Gouvernail was slim enough, but he wasn't very tall nor very cynical;

neither did he wear eyeglasses nor carry his hands in his pockets. And

she rather liked him when he first presented himself.

But why she liked him she could not explain satisfactorily to herself

when she partly attempted to do so. She could discover in him none of

those brilliant and promising traits which Gaston, her husband, had

often assured her that he possessed. On the contrary, he sat rather mute

and receptive before her chatty eagerness to make him feel at home

and in face of Gaston's frank and wordy hospitality. His manner was as

courteous toward her as the most exacting woman could require; but he

made no direct appeal to her approval or even esteem.

Once settled at the plantation he seemed to like to sit upon the wide

portico in the shade of one of the big Corinthian pillars, smoking his

cigar lazily and listening attentively to Gaston's experience as a sugar

planter.

"This is what I call living," he would utter with deep satisfaction, as

the air that swept across the sugar field caressed him with its warm and

scented velvety touch. It pleased him also to get on familiar terms with

the big dogs that came about him, rubbing themselves sociably against

his legs. He did not care to fish, and displayed no eagerness to go out

and kill grosbecs when Gaston proposed doing so.

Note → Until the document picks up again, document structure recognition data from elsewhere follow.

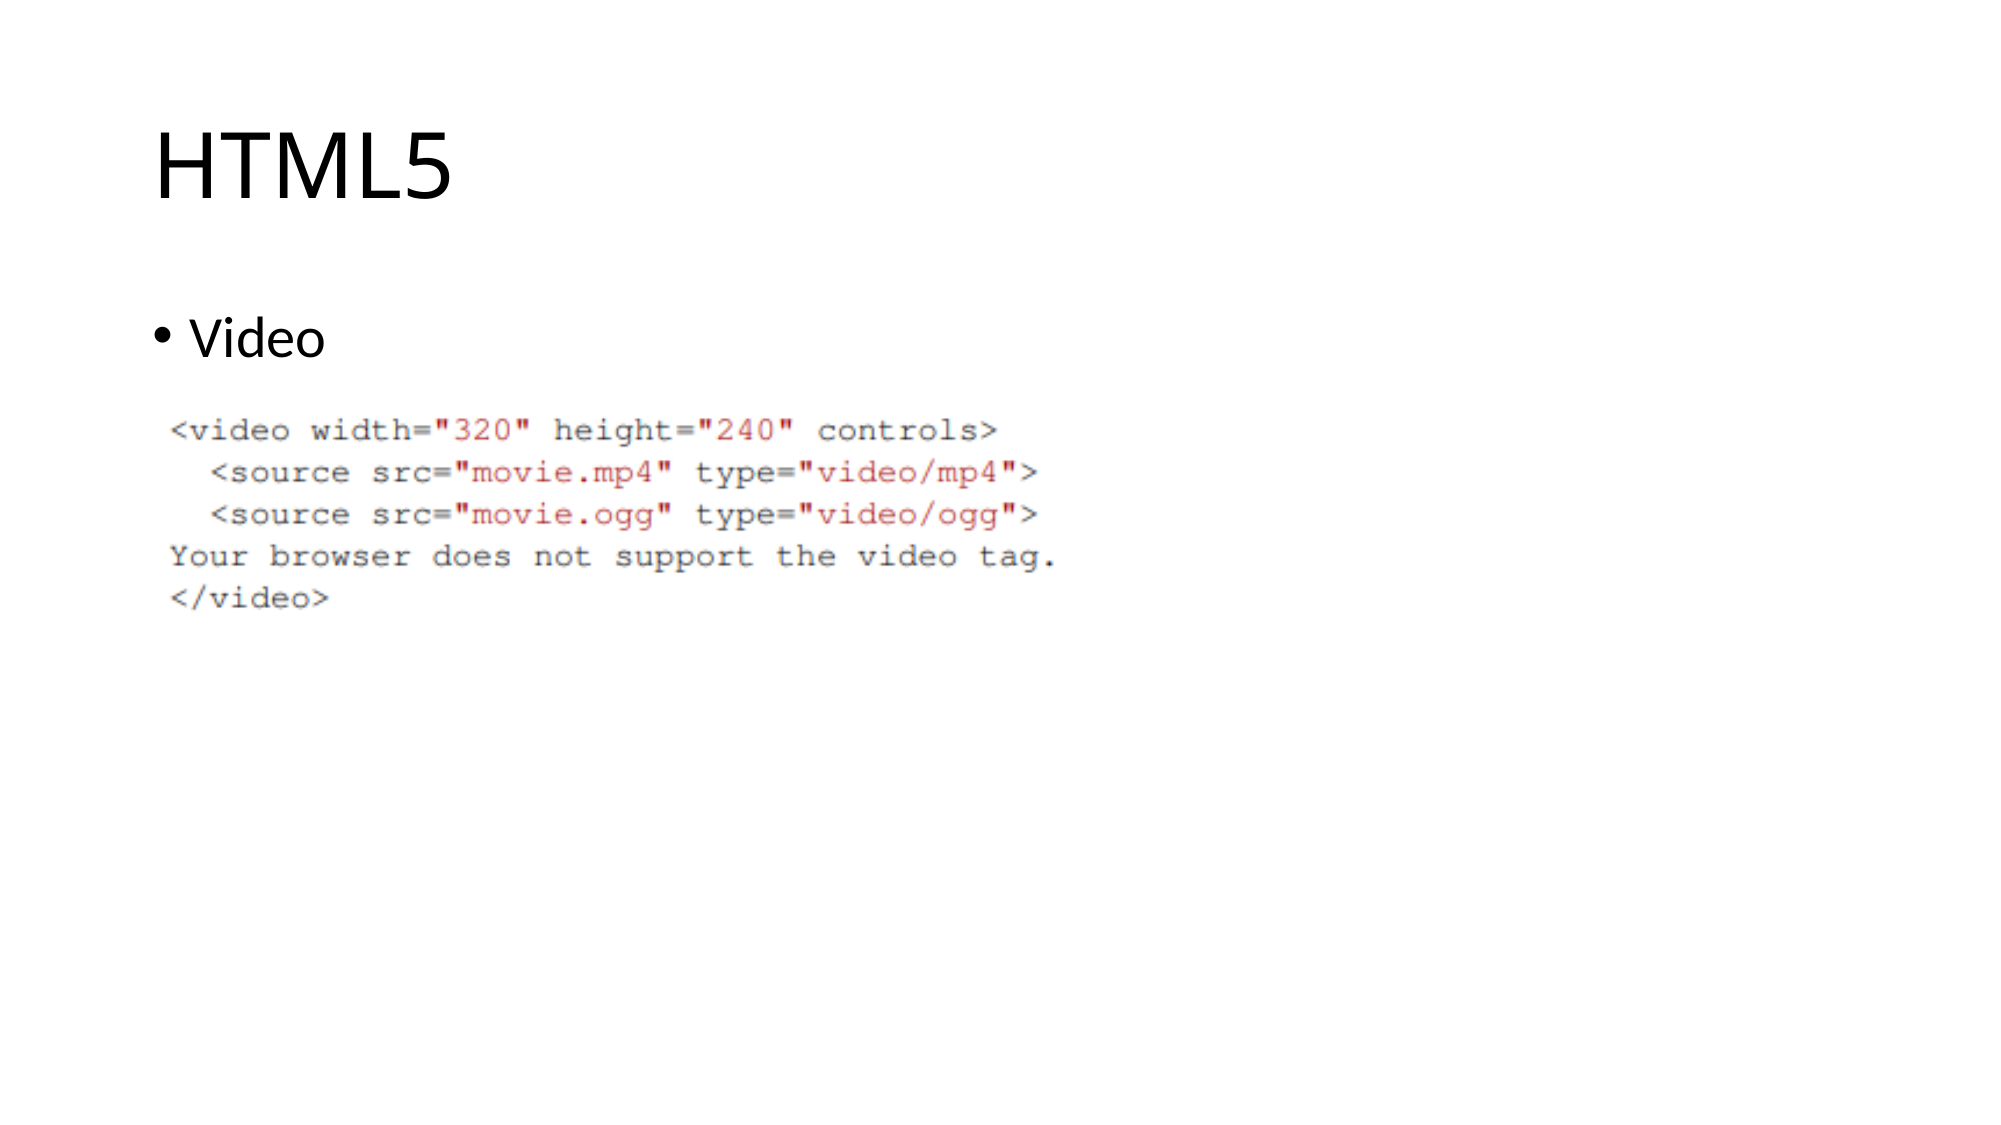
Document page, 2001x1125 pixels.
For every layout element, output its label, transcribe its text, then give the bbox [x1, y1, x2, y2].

title HTML5 [137, 59, 1863, 278]
picture [157, 403, 1077, 650]
list Video [137, 299, 1863, 1014]
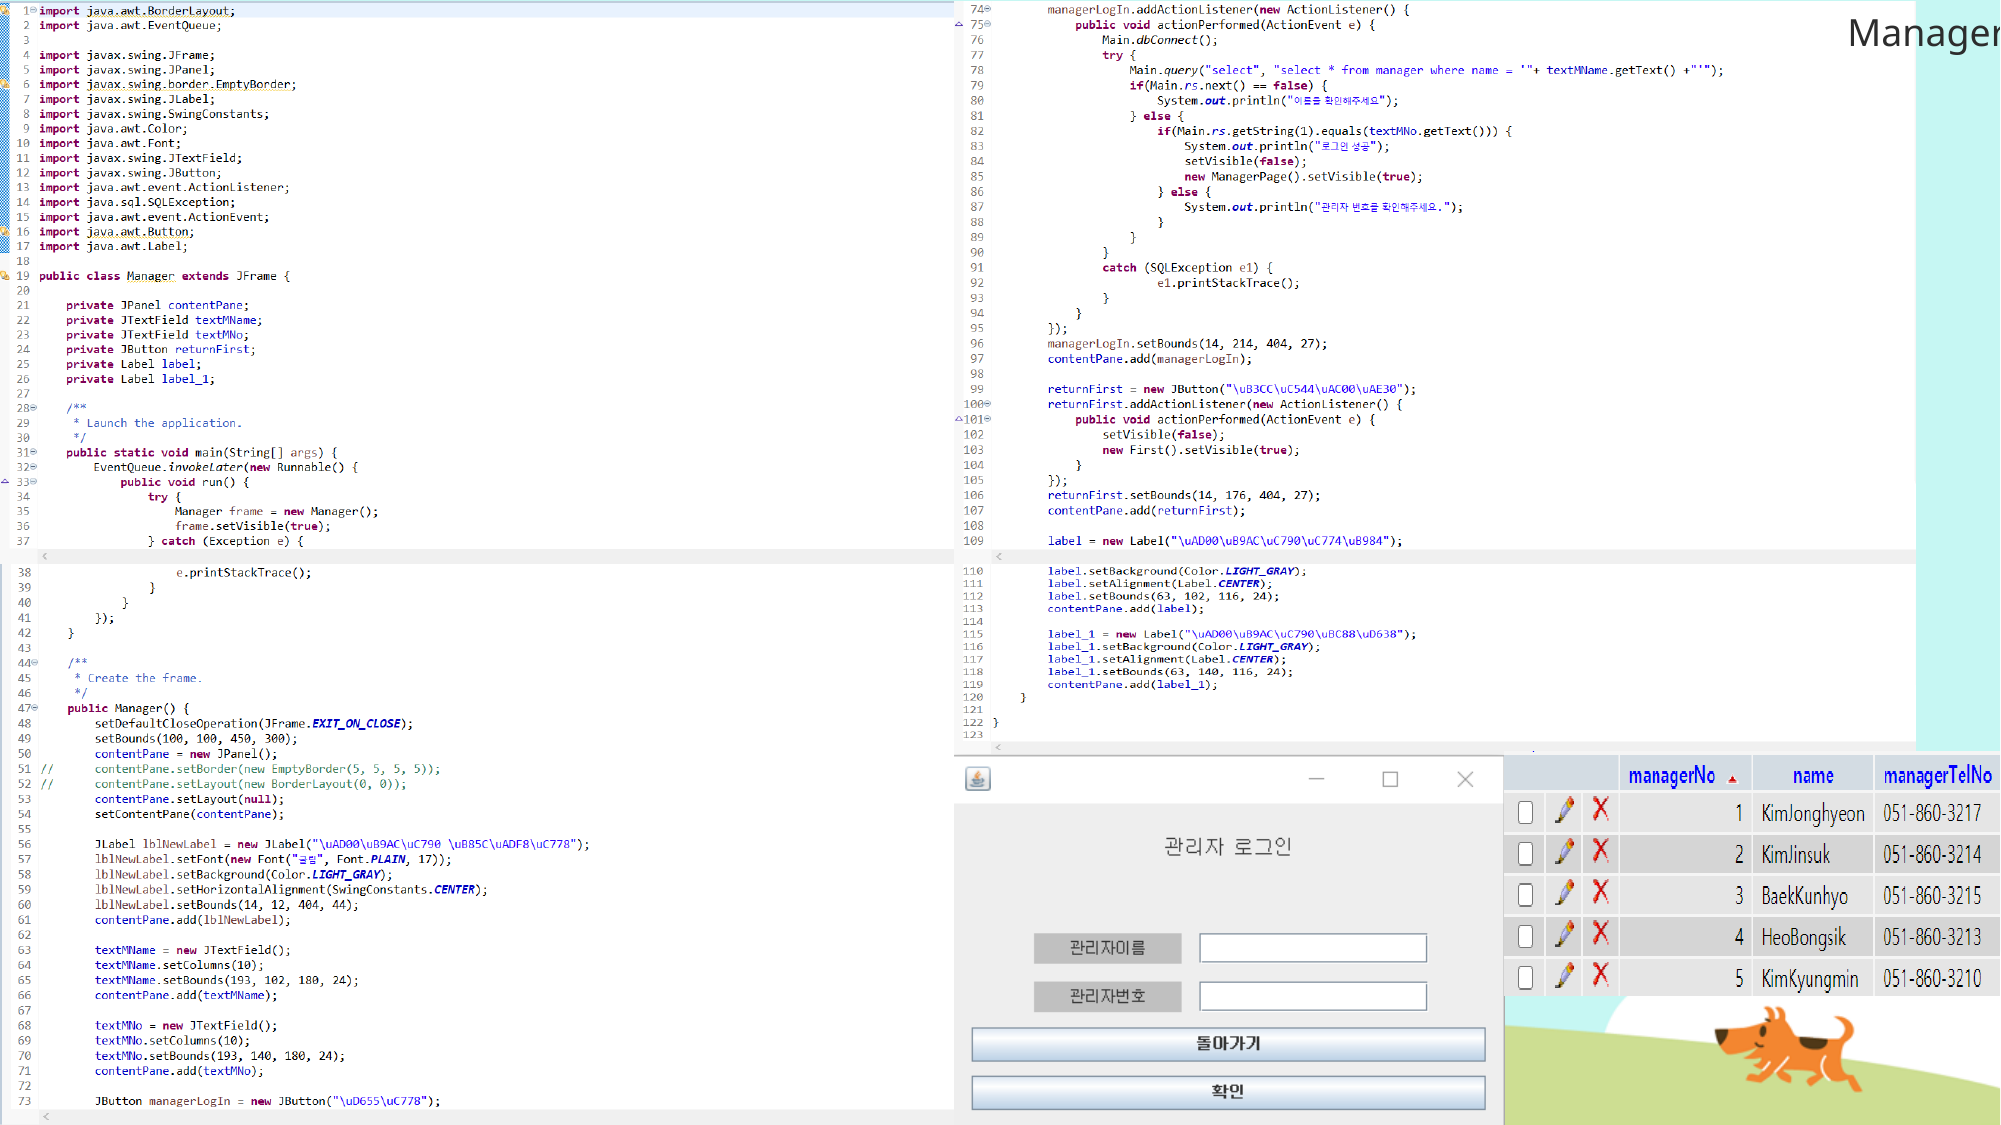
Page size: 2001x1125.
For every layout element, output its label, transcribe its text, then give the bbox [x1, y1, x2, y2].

picture [0, 0, 2001, 1125]
text_box Manager [1916, 1, 2000, 62]
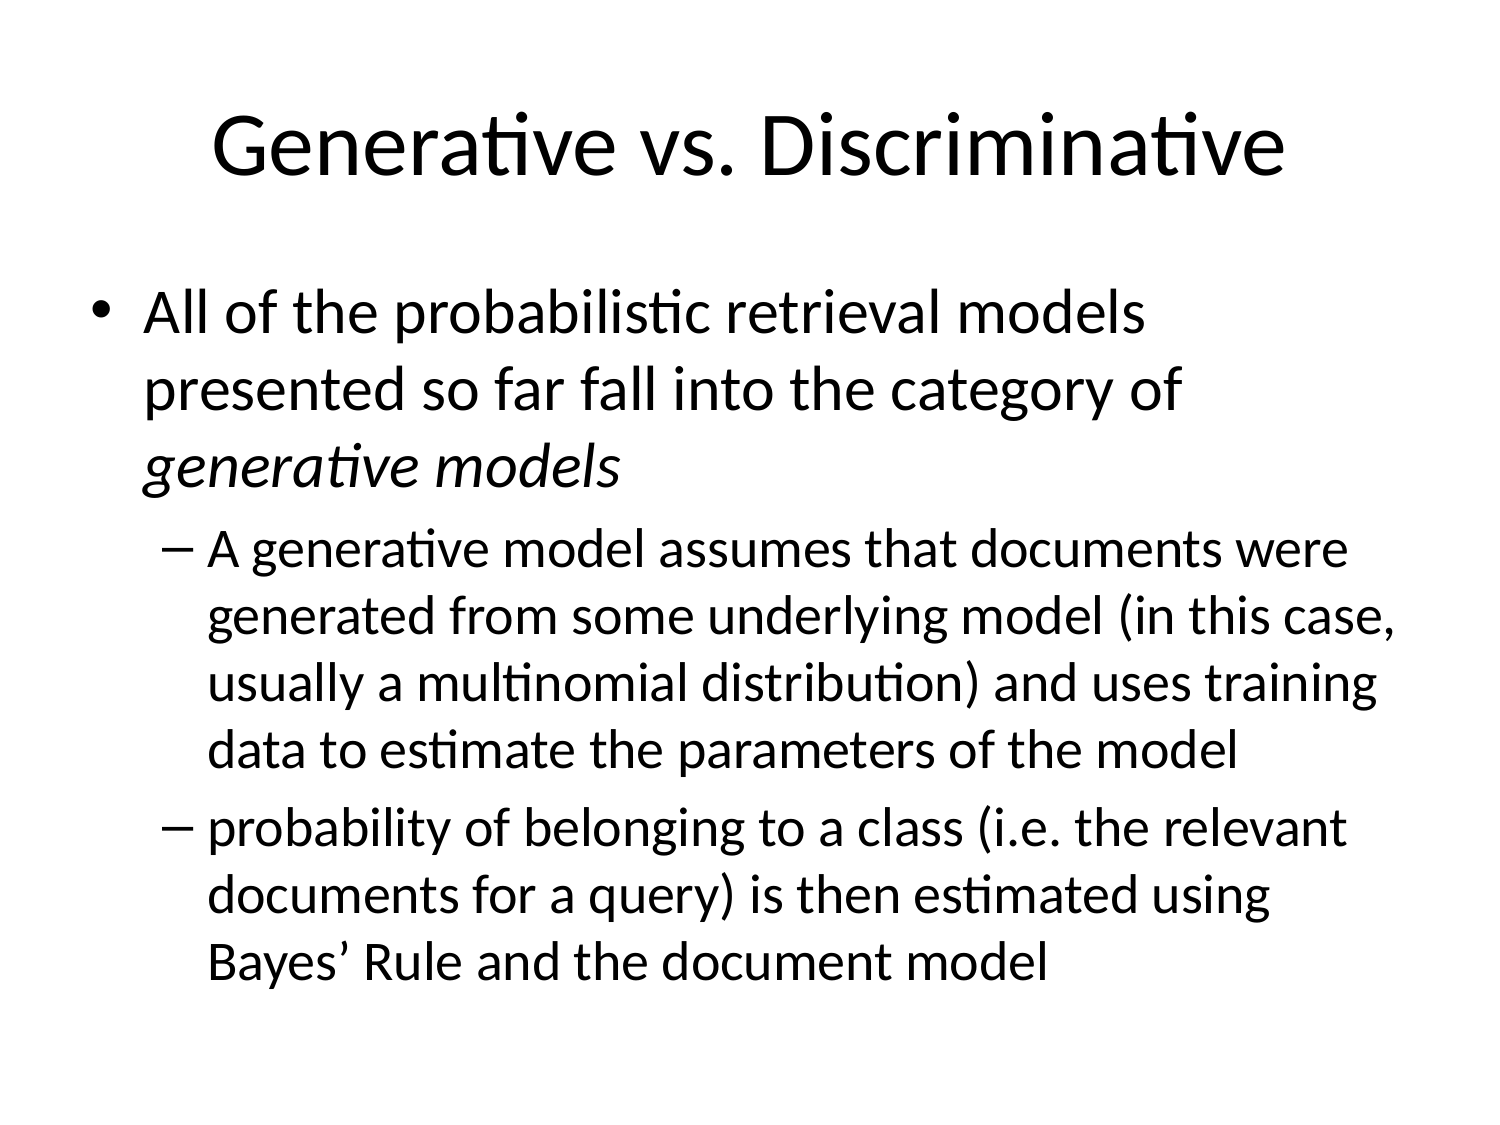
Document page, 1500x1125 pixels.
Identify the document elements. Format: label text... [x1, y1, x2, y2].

Gouvernail's personality puzzled Mrs. Baroda, but she liked him. Indeed,

he was a lovable, inoffensive fellow. After a few days, when she could

understand him no better than at first, she gave over being puzzled and

remained piqued. In this mood she left her husband and her guest, for

the most part, alone together. Then finding that Gouvernail took no

manner of exception to her action, she imposed her society upon him,

accompanying him in his idle strolls to the mill and walks along the

batture. She persistently sought to penetrate the reserve in which he

had unconsciously enveloped himself.